- [Problem requirements] Write out the items from the very first line through the line containing "My reading: 9 A" again, swapping every "currently" for "right now" and leaving everything else the same.

Material for this task: Begin

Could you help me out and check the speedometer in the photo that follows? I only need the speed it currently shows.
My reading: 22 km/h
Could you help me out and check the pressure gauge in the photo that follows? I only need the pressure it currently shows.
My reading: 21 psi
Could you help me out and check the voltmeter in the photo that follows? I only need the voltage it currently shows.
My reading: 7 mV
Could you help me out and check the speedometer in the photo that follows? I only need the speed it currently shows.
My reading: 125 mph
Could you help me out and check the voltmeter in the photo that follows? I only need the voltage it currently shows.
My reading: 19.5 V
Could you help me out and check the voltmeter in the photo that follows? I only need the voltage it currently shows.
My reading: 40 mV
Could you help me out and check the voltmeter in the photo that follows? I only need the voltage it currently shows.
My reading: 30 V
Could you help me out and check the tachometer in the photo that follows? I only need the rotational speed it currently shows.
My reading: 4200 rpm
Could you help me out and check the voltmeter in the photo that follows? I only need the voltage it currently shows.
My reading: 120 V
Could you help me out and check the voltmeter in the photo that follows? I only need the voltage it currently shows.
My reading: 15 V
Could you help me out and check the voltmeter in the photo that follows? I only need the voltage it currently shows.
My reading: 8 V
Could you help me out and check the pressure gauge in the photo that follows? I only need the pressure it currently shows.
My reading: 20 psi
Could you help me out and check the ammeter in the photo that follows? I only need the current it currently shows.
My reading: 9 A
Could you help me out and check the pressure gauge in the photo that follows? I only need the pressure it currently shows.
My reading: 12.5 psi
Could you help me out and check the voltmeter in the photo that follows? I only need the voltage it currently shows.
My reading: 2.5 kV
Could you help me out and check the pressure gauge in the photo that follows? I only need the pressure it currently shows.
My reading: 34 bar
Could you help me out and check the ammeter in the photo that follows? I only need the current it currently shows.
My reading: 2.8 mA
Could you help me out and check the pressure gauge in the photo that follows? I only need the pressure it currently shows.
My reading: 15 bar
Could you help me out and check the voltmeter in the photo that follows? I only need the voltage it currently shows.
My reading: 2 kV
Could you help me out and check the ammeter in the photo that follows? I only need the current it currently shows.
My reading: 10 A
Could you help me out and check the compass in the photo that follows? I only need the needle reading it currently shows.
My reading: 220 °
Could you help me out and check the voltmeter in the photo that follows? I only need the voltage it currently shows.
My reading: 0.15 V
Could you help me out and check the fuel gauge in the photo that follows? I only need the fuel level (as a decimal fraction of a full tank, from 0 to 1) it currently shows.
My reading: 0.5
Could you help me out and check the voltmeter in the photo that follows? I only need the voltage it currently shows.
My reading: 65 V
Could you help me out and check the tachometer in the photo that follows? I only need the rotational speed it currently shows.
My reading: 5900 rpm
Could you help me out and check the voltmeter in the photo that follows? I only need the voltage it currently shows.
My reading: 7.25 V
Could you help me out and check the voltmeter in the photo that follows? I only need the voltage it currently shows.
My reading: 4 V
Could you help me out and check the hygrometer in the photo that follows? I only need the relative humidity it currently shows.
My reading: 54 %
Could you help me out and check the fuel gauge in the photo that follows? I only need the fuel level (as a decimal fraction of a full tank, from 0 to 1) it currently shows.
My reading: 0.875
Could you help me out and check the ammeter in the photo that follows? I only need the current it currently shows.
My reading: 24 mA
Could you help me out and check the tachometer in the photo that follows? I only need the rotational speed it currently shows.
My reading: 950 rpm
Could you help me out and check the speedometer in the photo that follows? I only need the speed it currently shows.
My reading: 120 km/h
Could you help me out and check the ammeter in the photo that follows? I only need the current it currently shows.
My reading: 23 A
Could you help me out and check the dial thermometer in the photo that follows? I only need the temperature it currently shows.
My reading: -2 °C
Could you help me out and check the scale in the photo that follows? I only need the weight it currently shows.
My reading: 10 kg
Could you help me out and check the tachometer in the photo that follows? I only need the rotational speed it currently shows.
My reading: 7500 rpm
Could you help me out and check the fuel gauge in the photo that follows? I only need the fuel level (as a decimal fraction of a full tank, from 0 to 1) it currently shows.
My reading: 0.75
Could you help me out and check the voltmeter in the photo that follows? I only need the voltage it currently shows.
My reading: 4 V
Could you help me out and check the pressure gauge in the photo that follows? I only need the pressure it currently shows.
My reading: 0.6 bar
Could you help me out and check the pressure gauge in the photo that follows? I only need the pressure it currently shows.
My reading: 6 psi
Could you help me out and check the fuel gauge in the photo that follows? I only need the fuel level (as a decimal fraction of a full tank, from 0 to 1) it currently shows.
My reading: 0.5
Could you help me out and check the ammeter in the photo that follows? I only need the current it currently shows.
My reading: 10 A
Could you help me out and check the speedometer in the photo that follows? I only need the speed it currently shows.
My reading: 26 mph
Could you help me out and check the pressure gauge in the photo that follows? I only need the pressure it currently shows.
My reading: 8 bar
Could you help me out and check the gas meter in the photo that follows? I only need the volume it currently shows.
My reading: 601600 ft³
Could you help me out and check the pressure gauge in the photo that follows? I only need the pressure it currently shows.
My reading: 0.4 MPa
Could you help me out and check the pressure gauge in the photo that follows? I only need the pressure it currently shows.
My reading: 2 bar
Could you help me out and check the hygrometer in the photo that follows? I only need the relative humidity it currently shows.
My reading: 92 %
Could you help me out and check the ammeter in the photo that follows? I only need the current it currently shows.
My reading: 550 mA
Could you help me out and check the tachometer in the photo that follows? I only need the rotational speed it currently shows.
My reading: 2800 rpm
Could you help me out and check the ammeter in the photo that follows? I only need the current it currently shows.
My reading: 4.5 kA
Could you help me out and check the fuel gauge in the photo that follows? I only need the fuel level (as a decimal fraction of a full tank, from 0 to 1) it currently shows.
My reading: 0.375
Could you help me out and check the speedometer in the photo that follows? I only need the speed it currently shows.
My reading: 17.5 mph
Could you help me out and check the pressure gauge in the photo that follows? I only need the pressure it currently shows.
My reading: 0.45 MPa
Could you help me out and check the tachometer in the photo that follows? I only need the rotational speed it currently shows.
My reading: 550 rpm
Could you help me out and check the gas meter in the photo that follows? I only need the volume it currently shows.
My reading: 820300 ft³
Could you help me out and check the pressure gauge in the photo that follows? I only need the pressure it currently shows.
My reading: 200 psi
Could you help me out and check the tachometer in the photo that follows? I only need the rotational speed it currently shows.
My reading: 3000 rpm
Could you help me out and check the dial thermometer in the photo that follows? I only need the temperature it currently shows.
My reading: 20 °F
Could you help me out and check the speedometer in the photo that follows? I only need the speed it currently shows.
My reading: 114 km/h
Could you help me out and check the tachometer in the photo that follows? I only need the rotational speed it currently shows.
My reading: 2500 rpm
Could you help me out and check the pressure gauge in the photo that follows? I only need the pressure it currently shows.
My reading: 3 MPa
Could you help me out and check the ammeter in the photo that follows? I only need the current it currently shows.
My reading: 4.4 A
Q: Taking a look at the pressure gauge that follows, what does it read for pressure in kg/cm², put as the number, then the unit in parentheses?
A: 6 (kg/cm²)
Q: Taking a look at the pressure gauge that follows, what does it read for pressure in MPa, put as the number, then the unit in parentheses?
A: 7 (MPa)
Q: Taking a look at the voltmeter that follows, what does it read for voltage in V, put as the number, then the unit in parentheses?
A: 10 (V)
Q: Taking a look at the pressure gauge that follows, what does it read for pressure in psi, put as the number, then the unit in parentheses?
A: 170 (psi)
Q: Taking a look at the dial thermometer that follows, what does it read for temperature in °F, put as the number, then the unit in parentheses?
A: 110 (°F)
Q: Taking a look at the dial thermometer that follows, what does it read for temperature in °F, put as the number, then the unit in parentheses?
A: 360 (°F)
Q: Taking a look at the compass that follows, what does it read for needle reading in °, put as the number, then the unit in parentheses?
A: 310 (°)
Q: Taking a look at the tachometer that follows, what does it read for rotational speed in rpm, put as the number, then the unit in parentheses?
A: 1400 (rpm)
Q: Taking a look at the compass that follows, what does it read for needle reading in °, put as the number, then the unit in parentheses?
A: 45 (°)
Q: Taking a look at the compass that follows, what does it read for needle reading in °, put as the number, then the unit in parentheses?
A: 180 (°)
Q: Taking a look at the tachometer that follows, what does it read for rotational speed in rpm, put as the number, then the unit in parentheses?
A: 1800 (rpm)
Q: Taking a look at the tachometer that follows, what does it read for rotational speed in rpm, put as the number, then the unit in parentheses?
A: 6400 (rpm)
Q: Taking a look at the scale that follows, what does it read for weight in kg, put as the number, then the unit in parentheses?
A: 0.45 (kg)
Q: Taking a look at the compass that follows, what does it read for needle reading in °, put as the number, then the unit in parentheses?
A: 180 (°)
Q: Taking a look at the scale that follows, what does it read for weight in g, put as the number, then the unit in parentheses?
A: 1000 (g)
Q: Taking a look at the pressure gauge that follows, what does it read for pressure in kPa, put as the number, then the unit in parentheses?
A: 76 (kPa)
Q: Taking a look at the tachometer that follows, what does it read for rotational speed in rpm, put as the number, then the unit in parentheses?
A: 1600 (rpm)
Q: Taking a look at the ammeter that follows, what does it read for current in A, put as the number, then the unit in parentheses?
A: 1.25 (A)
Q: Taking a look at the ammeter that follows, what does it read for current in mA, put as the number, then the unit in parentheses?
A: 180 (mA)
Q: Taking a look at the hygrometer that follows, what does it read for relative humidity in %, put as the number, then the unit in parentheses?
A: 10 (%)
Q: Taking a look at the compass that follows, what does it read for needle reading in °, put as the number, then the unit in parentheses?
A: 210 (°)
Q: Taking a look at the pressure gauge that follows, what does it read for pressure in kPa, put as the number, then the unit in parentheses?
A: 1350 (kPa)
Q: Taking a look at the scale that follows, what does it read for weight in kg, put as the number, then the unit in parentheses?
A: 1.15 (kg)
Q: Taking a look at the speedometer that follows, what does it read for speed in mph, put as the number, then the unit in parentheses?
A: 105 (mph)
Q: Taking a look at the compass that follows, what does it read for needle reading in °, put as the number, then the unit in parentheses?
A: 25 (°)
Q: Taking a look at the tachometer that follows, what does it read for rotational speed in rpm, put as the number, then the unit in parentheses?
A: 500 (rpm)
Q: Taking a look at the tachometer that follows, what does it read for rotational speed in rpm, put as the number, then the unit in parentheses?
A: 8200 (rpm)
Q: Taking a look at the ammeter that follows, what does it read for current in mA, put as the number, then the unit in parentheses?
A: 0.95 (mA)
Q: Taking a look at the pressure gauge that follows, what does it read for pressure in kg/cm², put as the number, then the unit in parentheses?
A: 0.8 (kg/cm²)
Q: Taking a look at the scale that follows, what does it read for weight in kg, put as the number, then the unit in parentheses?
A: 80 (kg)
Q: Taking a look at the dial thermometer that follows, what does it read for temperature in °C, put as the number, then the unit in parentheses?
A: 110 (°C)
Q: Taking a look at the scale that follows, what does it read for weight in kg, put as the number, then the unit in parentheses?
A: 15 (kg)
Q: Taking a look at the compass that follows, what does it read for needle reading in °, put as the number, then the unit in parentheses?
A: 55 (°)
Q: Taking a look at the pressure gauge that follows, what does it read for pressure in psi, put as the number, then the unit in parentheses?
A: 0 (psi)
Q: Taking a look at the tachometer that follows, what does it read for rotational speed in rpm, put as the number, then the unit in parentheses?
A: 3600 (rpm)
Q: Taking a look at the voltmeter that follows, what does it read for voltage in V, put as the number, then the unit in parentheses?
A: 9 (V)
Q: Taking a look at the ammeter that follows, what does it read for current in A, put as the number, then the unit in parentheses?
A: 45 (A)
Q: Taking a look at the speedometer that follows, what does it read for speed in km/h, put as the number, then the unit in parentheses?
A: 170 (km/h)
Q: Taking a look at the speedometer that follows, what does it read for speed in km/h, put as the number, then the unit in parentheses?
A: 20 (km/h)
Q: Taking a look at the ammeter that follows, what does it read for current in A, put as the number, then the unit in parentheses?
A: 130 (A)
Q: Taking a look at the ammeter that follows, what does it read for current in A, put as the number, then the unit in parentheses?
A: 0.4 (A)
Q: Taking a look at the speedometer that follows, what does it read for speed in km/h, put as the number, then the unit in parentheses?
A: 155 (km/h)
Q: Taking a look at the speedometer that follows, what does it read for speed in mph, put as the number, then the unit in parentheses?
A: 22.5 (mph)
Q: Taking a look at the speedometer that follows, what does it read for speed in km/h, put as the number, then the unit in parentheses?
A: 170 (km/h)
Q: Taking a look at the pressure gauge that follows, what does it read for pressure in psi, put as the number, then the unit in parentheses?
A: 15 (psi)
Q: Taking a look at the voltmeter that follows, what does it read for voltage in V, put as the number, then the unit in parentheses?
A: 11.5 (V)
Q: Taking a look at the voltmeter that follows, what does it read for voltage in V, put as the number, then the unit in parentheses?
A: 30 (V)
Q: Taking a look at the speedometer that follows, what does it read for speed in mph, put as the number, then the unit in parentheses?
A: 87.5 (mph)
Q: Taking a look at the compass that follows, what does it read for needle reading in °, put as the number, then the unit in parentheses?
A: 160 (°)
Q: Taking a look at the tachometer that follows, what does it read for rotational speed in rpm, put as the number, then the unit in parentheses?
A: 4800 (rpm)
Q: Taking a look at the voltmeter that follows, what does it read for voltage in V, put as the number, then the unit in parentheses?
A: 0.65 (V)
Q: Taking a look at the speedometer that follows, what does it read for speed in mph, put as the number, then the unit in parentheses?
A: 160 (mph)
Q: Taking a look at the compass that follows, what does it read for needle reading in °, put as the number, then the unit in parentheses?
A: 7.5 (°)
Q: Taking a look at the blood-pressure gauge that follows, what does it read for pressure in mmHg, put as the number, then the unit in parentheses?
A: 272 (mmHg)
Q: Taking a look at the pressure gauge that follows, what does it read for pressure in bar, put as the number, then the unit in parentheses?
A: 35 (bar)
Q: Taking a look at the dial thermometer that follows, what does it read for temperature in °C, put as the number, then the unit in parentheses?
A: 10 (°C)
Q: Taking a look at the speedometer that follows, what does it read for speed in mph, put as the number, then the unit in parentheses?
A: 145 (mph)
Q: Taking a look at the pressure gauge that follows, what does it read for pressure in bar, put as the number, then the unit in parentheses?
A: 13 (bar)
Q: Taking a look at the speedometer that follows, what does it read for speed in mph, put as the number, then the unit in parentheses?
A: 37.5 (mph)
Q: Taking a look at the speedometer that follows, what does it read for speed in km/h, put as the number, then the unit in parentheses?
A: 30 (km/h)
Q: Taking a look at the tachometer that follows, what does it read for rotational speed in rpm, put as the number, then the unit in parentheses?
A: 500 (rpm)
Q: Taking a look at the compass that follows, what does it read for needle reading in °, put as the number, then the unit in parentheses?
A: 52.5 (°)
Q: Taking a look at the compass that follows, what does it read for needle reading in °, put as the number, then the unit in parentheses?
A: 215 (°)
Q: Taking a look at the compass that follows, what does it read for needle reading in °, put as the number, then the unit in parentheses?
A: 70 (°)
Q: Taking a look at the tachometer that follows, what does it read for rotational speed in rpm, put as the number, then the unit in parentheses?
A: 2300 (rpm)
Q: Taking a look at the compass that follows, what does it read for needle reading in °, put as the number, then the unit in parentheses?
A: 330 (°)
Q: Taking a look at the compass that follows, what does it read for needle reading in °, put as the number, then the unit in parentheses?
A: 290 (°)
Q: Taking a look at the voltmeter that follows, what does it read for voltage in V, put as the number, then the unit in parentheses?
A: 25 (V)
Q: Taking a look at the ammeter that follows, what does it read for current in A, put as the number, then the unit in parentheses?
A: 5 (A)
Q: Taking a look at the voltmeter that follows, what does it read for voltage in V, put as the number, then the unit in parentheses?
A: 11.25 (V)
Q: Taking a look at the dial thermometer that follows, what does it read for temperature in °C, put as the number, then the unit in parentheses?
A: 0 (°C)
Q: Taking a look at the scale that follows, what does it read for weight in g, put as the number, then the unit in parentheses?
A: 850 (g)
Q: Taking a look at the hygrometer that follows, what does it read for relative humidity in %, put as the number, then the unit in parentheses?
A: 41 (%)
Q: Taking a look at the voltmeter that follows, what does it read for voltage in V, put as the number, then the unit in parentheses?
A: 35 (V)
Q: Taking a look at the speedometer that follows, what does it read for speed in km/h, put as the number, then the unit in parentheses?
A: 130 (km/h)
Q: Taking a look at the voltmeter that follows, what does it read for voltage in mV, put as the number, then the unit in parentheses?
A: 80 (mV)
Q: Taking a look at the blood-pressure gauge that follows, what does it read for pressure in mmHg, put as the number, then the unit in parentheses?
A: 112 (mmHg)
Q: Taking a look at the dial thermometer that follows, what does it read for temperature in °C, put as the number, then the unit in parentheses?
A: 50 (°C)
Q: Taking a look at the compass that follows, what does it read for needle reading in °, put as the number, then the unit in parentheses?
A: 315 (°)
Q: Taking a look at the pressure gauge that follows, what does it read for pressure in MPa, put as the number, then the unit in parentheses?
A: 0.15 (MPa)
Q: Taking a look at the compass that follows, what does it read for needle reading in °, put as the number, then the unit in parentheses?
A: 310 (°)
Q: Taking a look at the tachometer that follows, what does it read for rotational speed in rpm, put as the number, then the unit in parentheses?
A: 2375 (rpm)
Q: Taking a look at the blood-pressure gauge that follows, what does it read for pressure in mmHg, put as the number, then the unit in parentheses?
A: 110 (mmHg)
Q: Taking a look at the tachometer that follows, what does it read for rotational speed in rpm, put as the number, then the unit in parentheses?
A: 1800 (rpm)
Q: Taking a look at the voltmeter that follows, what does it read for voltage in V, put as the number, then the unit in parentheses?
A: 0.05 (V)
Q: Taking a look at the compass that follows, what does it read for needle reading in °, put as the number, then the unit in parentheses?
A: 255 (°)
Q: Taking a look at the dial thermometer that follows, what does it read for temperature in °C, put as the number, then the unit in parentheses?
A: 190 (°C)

Material for this task: End

- [Response]
Could you help me out and check the speedometer in the photo that follows? I only need the speed it right now shows.
My reading: 22 km/h
Could you help me out and check the pressure gauge in the photo that follows? I only need the pressure it right now shows.
My reading: 21 psi
Could you help me out and check the voltmeter in the photo that follows? I only need the voltage it right now shows.
My reading: 7 mV
Could you help me out and check the speedometer in the photo that follows? I only need the speed it right now shows.
My reading: 125 mph
Could you help me out and check the voltmeter in the photo that follows? I only need the voltage it right now shows.
My reading: 19.5 V
Could you help me out and check the voltmeter in the photo that follows? I only need the voltage it right now shows.
My reading: 40 mV
Could you help me out and check the voltmeter in the photo that follows? I only need the voltage it right now shows.
My reading: 30 V
Could you help me out and check the tachometer in the photo that follows? I only need the rotational speed it right now shows.
My reading: 4200 rpm
Could you help me out and check the voltmeter in the photo that follows? I only need the voltage it right now shows.
My reading: 120 V
Could you help me out and check the voltmeter in the photo that follows? I only need the voltage it right now shows.
My reading: 15 V
Could you help me out and check the voltmeter in the photo that follows? I only need the voltage it right now shows.
My reading: 8 V
Could you help me out and check the pressure gauge in the photo that follows? I only need the pressure it right now shows.
My reading: 20 psi
Could you help me out and check the ammeter in the photo that follows? I only need the current it right now shows.
My reading: 9 A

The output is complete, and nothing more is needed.